_TASK_: Using the records below, locate all lines containing "pixel" and return them.
━━ MATERIAL TO PROCESS ━━
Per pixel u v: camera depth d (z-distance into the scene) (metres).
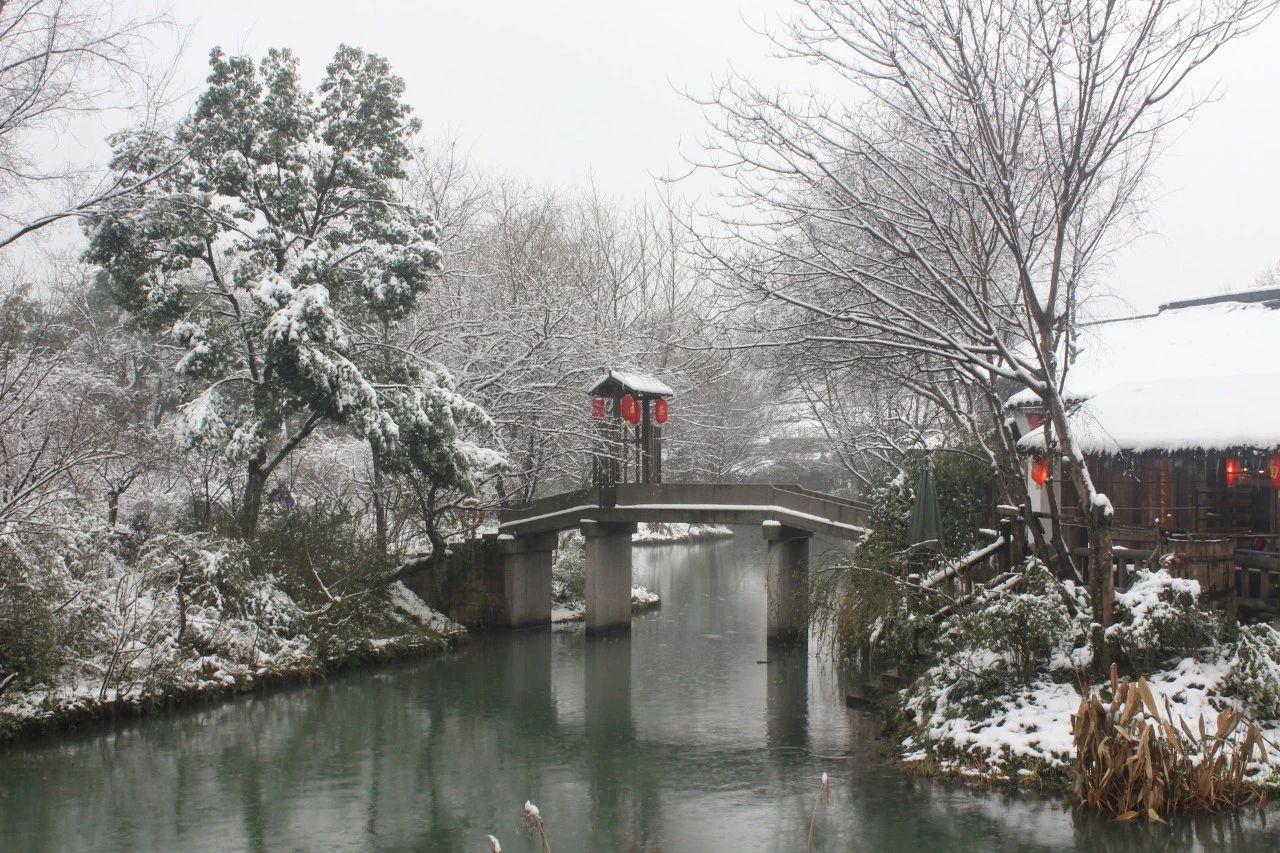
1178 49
━━━
━━ MATERIAL TO PROCESS ━━
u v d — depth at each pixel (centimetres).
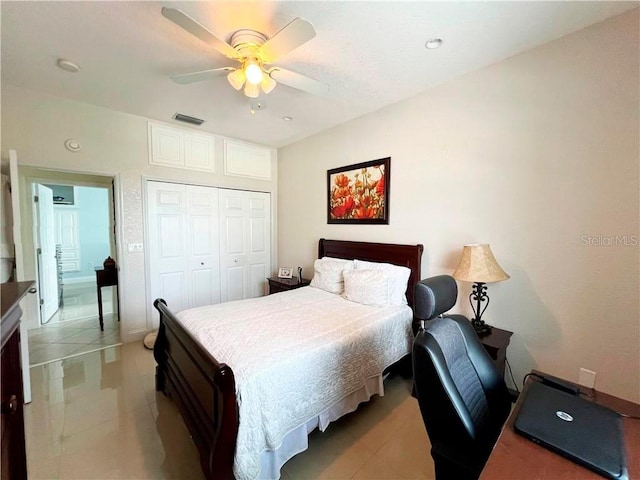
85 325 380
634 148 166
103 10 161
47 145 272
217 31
━━━
_WRITTEN REPLY_:
Per pixel u v: camera depth d (z-distance into the scene) (metres).
u v d — depth at each pixel (centimetres).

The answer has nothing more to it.